For the Class of 2024, all but one Ivy League school that has thus far reported total application figures (Columbia University and Cornell University have yet to release this data), received fewer applications and had higher acceptance rates than for the Class of 2023. So which school proved to be the one exception? That would be Princeton University. In all, Princeton received 32,836 applications to its Class of 2024. This same figure stood at 32,804 for the Class of 2023. Princeton’s overall admission rate for the Class of 2024 also dropped to 5.55%. The school’s overall admission rate for the Class of 2023 stood at 5.77%. We so often write at the conclusion of each admission cycle how applications were up and admit rates were down at just about every Ivy League school. But not this year at most of our nation’s elite universities. Princeton, however, bucked this trend. So just who earned admission to Princeton University’s Class of 2024?

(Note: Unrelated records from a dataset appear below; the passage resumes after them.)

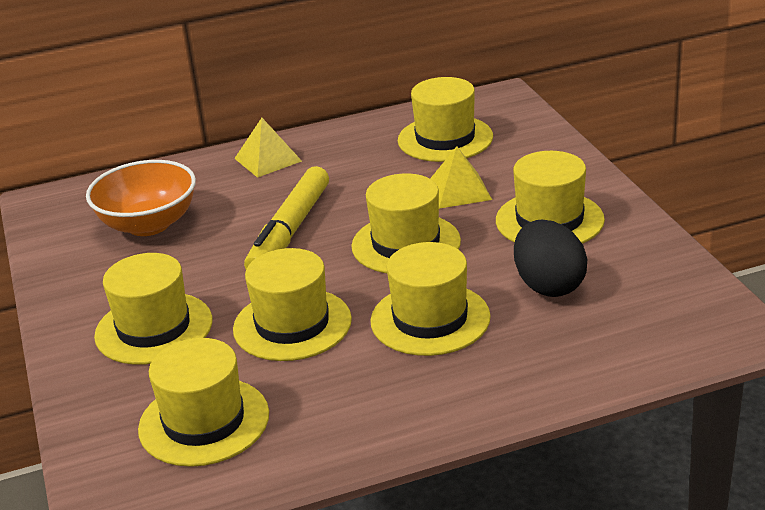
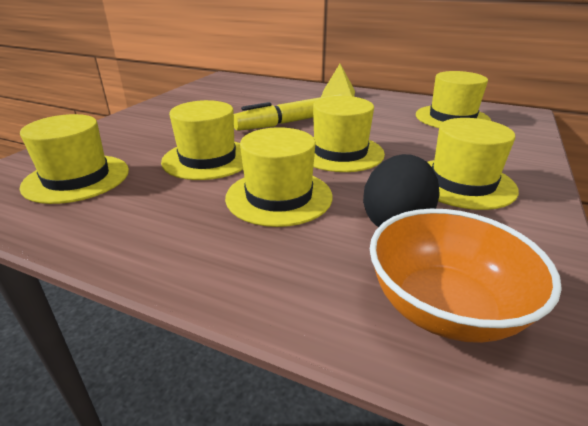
camera: 40 degrees right, 0 degrees up
orange bowl [86,160,196,236] -> orange bowl moved to [370,209,562,343]
yellow hat [94,253,212,365] -> none
yellow pyramid [430,146,492,209] -> none

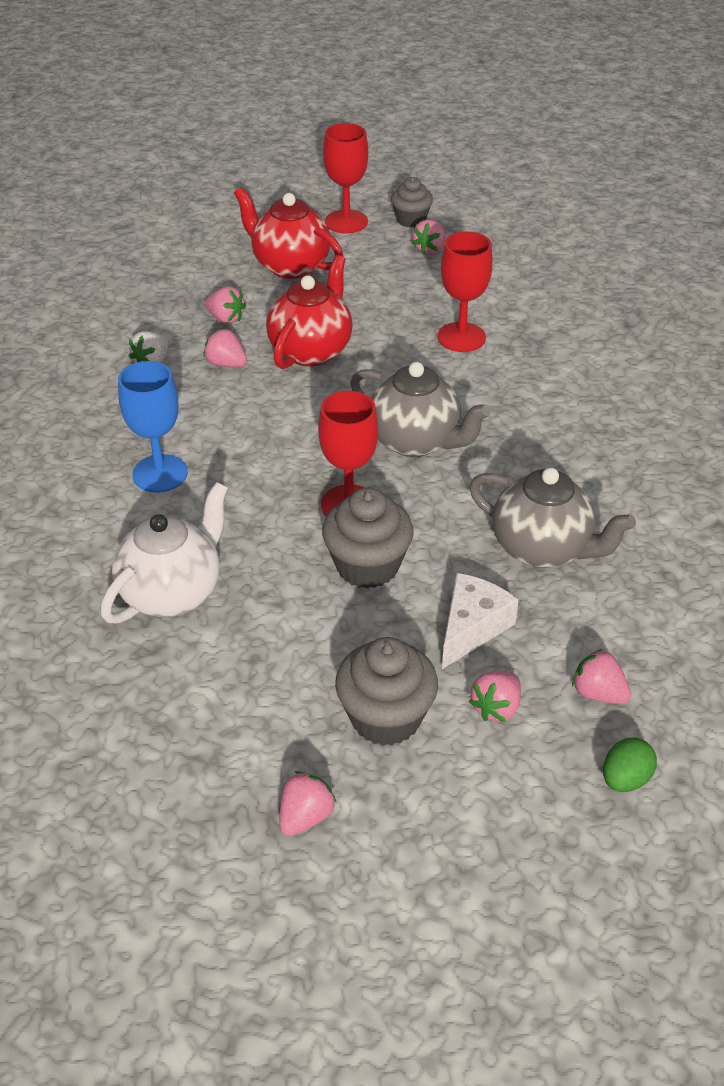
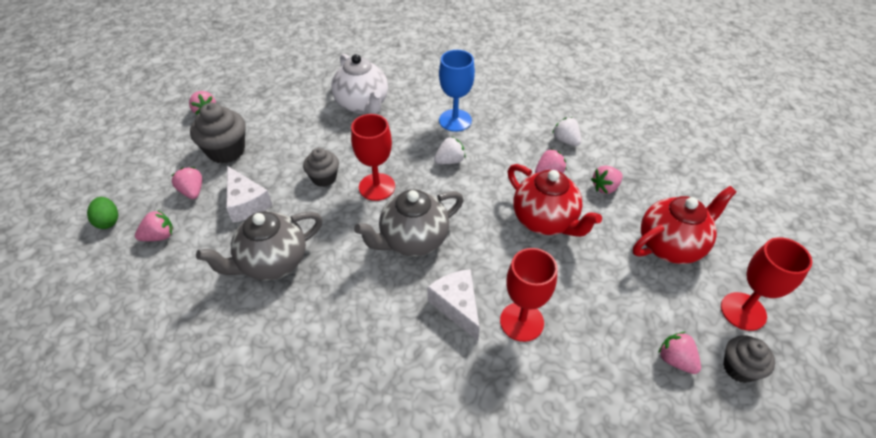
camera: 115 degrees right, 5 degrees up
grey cupcake [322,488,414,589] -> grey cupcake [303,148,339,187], size x0.64
none -> white cheese [427,269,480,341]
none -> white strawberry [434,136,466,164]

Breakdown of Admits to Princeton’s Class of 2024
As Marissa Michaels reports for The Daily Princetonian in a piece entitled “U. accepts 5.55 percent of applicants for Class of 2024,” “Seventeen percent of accepted students are first-generation college students. Sixty-one percent of students who are U.S. citizens or permanent residents are students of color, up from 56 percent last year. Over 20 percent of the admitted students come from low-income backgrounds, and the University predicts that about 60 percent of the Class of 2024 will receive financial aid, on par with the Class of 2023. Ten percent of admitted students are children of Princeton alumni, the lowest percentage since the Class of 2019. Sixty-three percent come from public high schools, the same percentage as that of students admitted to the Class of 2023. Admitted students come from 48 states, as well as Washington, D.C., and Puerto Rico; international admits hail from 64 different countries. Fifty-one percent of admitted students identify as women and 49 percent as men. Eleven percent of admitted students indicated that they were undecided about concentrations, while 15 percent showed an interest in humanities. Nearly 24 percent are interested in engineering.”
Congratulations to all students who earned admission to Princeton University this Regular Decision cycle, joining the 791 students who earned admission during the Single Choice Early Action round! And congratulations to Princeton’s admissions office for defying the odds by increasing their application pool and lowering their admit rate from last year. It’s as though they pulled a bunny out of a hat!